Kenny grabbed the edge of the counter for balance and held on.

“I feel too bad to do anything like that… can’t you just help me out?”

“You could purchase the upgrade.”

Of course that is all they would do, and that is what Kenny did. An extra $450 to upgrade to Business Class. He flashed the plastic and they did the deed.

I got the poor guy to security, asked him one last time if he really thought flying now was the best thing, gave him a manhug, and watched him like a hawk going through security until I couldn’t see him anymore. I felt like I’d just dropped my kid off for the first day at school. My kid who had failing ‘periphery’ vision and shortness of breath.

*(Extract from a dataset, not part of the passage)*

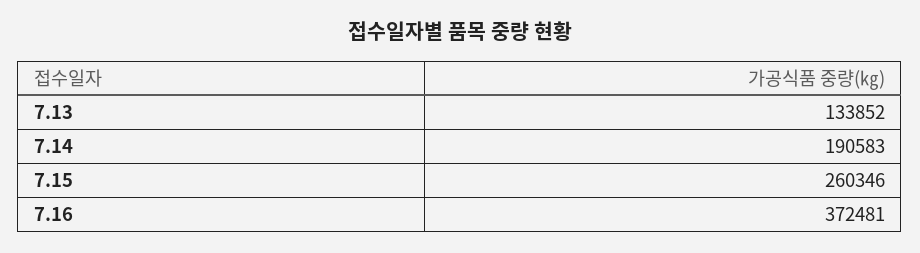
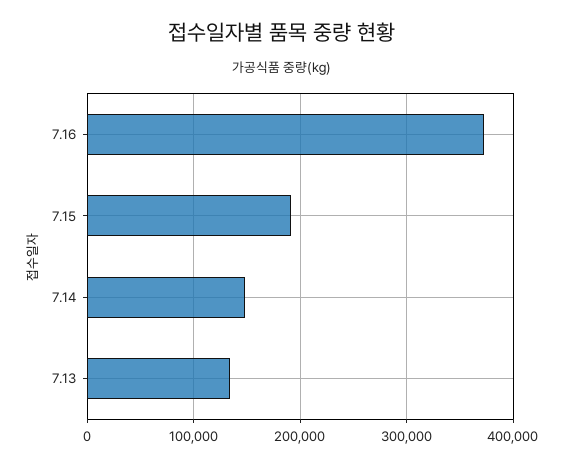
7.14: 190583 -> 150000
7.15: 260346 -> 190000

Had I done the right thing by shepherding him onto an airplane with no medical facilities? I’d know in about five and a half hours.


    1. It is "perineal" vision. It happens mostly to us doctors during a >500 lb gynecologic exam when all you can see is the labia majora, profunda, and gigantica. It's deadly I tell ya.

    2. Drat! Now I feel bad telling you to ditch Kenny. Hope he's okay. Any way, turn around three times, (a slot attendant told me this works so bear with me. ) , and think positive. You MUST get a royal, Royal.

    3. LOL @ bnugget. Reminds me of my younger ER nursing days. A young intern/resident told me 3+ times how great a nurse I was and how much he enjoyed working with me. At first I thought there was sincerity in the comment. Then I knew. I asked what the f** he wanted from me. I had to chaperon/assist on one of those gynecological exams. He still owes me to this day.